In Victoria, EdTech products including Minecraft: Education Edition, Cisco Webex and Education Perfect: Science were endorsed by the state government.
According to the Human Rights Watch report, the Minecraft education app has access to the Wi-Fi media access control address, a “persistent identifier”, potentially engaged in “ID bridging”, tracked the precise location data of users and included software development kits.
According to the report, Cisco Webex is collecting IMEI numbers, potentially engaged in ID bridging, tracking the precise location of users, collecting information about wireless networks a phone was connected to, and tracking who a child knows through their contacts.
Education Perfect: Science was also found to include Facebook Pixel, which allows users’ data to be sent to Facebook, and engaged in key logging, a “particularly invasive procedure that surreptitiously captures personal information that people enter on forms, like names, phone numbers and passwords, before they hit submit”, according to the report.
In response to the report, the Victorian government said these products had been through a “rigorous privacy impact assessment”, and that the companies had assured the government about their conduct. It has pledged to have these assessments reviewed independently.
The Office of the Victorian Information Commissioner was not consulted about the specific EdTech apps in use in Victorian schools, but did produce a report in August 2020 on the use of EdTech in the state’s primary schools.

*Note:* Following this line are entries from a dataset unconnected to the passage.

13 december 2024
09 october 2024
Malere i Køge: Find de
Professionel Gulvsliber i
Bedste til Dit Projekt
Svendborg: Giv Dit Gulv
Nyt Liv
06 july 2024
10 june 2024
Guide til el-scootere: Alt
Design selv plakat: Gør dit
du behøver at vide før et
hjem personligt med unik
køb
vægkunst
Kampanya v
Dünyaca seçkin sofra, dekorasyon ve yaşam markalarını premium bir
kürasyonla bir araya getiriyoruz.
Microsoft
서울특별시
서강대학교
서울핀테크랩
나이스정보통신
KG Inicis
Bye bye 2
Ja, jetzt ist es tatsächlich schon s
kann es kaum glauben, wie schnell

This report found that schools are at risk of breaching the Information Privacy Principles when using these apps that handle the personal information of children.

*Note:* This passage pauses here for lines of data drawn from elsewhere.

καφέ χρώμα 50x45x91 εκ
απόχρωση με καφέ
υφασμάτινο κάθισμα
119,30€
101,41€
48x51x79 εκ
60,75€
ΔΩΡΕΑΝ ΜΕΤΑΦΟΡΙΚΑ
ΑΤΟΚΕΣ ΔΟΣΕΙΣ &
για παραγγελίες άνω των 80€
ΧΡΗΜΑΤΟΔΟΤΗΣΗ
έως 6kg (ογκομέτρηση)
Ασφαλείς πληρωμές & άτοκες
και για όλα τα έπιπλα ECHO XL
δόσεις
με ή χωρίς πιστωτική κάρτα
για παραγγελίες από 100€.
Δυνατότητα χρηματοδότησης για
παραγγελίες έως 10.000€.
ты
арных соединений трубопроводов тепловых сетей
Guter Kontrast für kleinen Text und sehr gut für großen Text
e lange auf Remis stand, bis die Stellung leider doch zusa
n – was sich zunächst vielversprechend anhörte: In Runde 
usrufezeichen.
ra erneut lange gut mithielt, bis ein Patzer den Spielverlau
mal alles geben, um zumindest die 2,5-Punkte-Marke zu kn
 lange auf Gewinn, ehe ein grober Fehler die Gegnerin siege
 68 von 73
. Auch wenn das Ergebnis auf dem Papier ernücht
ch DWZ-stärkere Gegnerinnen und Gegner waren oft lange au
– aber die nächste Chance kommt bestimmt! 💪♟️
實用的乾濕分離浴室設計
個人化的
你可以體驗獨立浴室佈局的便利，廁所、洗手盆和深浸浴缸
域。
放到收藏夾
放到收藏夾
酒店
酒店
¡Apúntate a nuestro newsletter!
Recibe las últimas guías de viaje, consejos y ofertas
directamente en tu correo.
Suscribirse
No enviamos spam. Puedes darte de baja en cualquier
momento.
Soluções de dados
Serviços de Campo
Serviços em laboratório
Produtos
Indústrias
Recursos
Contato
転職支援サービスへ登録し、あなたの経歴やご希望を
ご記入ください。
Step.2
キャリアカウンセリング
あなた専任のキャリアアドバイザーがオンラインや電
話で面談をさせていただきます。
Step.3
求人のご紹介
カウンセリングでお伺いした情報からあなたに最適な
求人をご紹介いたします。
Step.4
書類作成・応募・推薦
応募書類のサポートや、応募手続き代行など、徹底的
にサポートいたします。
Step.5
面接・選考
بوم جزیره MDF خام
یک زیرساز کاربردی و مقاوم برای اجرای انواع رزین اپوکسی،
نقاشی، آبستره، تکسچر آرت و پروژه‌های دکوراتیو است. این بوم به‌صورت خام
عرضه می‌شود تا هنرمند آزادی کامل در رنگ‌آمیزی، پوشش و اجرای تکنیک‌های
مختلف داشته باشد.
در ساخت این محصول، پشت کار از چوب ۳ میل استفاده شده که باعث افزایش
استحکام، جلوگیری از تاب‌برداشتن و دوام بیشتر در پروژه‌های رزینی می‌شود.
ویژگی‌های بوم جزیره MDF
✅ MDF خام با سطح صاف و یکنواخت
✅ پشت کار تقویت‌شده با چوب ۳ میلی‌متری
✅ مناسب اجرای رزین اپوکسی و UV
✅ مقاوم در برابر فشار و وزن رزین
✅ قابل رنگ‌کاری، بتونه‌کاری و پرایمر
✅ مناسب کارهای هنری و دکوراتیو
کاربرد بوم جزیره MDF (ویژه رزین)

In NSW, EdTech products including Microsoft Teams and Zoom are used by school children throughout the state.
The report found that Microsoft Teams is tracking the precise location data of users, information about wireless networks a phone is connected to, tracking a user’s contacts and embedding software development kits.
Zoom is also tracking precise location data and wireless network information, according to the report.
The NSW government conducted assessments of two of its three EdTech products in June 2020 and October 2021, the Human Rights Watch report found, but these relied on a self-reported questionnaire completed by the companies and reviewed independently.
The state government has also said that it is investigating the claims in the new report.
The new Labor government needs to act on the report and move to legislate better privacy protections for children online, Mr Cooper said.
“This research provides significant evidence that regulation is needed, and that an opportunity exists for the new government to develop legislation that ensures all digital services young people use are included within their scope,” he said.
“No-one is going to read this report and think it’s acceptable that so-called ‘education products’ passed kid’s data on to Google’s Ad Manager, or embedded Facebook tracking pixels. Australian teenagers and parents have consistently told us they want more protection from exploitation online. This is a great opportunity for the new government to step up for our kids.”
The previous Coalition government’s Enhancing Online Safety bill, which it failed to pass through Parliament before the election, specifically excluded education products from these increased protections.